Librarian: How can colleges work with high schools if they keep getting cut?

In answer to one of our Public Insight Network queries on the state of public libraries, librarian Cynthia Jorstad of Northland Community & Technical College has written in.

Her department suffered a 12 percent cut this year, she writes, and now she must work as the librarian on two of Northland’s campuses, which are located 50 miles apart.

Of course the staff is stressed, she says, but budget issues are also cutting into the goal that Chancellor Steven Rosenstone has just trumpeted:

“I’ve … had to discontinue my outreach to area high schools who participate in the College in the High School program. It’s ironic that Chancellor Rosenstone just said in his inaugural speech today that he wants MnSCU to develop partnerships with high schools so students will be more college ready. That’s exactly what I was trying to do.

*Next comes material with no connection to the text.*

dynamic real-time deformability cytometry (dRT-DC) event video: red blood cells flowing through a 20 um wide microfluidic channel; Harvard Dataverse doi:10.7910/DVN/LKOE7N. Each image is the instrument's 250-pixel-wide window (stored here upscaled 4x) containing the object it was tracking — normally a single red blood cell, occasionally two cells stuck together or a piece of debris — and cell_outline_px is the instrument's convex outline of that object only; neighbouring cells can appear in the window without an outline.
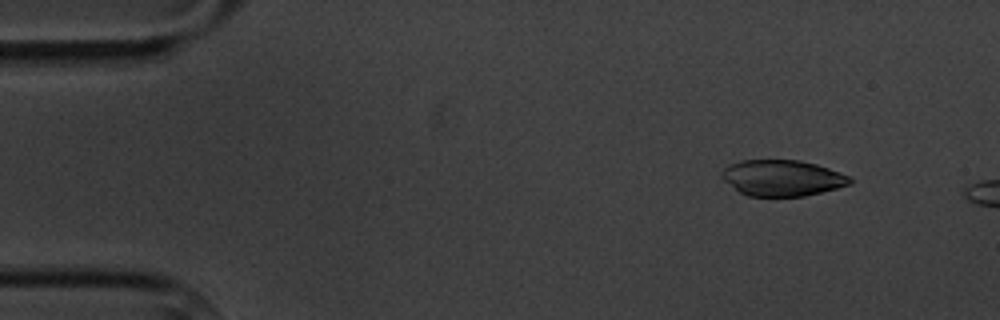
{"species": "common noctule bat (a hibernating species)", "species_latin": "Nyctalus noctula", "temperature_condition": "cold", "stored_images_in_passage": 4, "camera_frame_rate_fps": 3000, "um_per_image_px": 0.085, "animal": {"sex": "male", "body_mass_g": 20.1, "forearm_length_mm": 53.5}, "frame": {"image": 1, "passage_image": 2, "time_ms": 1.333, "image_size_px": [1000, 320], "cell_outline_px": [[852, 180], [848, 184], [836, 188], [804, 196], [748, 196], [740, 192], [724, 180], [720, 176], [720, 172], [728, 164], [740, 160], [800, 160], [816, 164], [840, 172], [848, 176]], "centroid_in_image_um": [66.44, 15.11], "position_along_channel_um": 18.6, "area_um2": 26.76}}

Some administrators (local and state) feel that with so many online (proprietary) resources available to our students, that library staff is less essential. Many faculty will agree with the statement ‘computer literate doesn’t translate into research literate’… our students can post a photo album to Facebook in a few moments, but they are lost when asked to find three appropriate sources for a paper. Librarians are needed more than ever to teach students how to navigate resources, identify appropriate content and use it appropriately to meet their needs.”

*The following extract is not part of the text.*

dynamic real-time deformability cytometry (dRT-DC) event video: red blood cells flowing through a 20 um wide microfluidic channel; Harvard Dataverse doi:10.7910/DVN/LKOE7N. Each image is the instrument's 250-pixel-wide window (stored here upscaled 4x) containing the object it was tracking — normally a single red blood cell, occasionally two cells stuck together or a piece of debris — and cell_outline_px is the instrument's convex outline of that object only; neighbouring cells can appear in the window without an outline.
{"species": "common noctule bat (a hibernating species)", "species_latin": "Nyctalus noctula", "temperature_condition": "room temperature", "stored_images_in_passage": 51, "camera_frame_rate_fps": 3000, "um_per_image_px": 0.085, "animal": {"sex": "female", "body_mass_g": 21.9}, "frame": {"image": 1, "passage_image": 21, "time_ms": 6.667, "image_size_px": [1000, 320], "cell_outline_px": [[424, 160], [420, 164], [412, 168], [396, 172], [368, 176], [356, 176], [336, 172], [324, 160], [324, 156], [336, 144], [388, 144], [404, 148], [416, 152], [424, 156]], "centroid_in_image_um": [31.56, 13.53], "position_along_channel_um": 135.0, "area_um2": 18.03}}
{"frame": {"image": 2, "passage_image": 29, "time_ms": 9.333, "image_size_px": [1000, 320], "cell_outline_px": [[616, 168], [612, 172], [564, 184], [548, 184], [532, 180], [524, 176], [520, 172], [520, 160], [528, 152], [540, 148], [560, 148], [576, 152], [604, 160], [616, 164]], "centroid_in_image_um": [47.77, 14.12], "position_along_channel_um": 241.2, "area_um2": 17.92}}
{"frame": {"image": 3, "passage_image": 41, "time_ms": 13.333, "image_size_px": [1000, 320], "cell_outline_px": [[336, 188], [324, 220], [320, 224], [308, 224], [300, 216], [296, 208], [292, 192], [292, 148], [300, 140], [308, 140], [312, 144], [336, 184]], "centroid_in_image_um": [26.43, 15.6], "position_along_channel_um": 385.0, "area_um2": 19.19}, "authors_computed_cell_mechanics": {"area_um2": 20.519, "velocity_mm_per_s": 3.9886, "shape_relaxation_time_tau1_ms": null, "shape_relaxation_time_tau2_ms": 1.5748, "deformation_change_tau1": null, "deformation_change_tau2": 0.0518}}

And what will students do without such training after college?

“Lack of these skills will be a hardship for them in the work place and be a hurdle for them to become an adequately informed/engaged citizen.

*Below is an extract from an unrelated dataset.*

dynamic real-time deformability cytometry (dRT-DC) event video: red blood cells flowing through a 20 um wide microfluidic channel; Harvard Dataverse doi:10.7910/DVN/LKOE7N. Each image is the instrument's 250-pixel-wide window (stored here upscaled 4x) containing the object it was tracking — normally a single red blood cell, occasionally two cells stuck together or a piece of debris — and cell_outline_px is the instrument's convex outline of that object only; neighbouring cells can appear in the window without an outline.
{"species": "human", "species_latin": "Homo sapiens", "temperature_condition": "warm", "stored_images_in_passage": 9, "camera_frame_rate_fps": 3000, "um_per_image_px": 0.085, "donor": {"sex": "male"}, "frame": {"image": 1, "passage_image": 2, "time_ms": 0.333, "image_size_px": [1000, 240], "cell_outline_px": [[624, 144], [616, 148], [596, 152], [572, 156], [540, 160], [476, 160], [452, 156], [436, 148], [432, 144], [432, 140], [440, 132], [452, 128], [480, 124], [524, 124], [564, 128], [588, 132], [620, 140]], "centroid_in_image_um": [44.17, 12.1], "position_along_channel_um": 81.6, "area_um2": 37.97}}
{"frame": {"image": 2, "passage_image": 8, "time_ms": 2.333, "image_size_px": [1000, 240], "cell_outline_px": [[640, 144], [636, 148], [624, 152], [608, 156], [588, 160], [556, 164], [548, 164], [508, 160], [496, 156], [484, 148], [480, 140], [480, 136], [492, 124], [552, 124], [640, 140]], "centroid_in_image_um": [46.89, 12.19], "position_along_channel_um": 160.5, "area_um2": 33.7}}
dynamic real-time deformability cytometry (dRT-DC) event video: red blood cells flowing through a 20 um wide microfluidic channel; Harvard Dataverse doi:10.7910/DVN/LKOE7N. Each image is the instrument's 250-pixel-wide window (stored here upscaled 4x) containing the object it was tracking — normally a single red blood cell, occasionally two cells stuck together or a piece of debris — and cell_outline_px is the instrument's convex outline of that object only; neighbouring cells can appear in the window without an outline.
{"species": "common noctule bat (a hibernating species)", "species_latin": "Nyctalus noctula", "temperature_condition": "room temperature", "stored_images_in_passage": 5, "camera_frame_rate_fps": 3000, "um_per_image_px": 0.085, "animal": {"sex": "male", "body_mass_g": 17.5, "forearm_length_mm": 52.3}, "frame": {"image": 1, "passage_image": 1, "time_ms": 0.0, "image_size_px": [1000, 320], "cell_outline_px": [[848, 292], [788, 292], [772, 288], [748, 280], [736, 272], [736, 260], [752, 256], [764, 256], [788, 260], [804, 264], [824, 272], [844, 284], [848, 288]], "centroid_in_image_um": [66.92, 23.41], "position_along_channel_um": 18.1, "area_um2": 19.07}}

Much of the course specific instruction I used to have time for has now fallen to the faculty. Many of them are perfectly capable of delivering this information, but both they and I concur that the library instruction is more effective when it’s delivered by the librarian.”

By the way, I believe she was referring to this snippet from p. 5 of Rosenstone’s speech:

“Effective collaboration also means, among other things, partnering with K-12 to strengthen the pipeline to ensure that students from all walks of life – young and old, rich and poor, black and white, immigrants and fourth generation Minnesotans – are college ready.”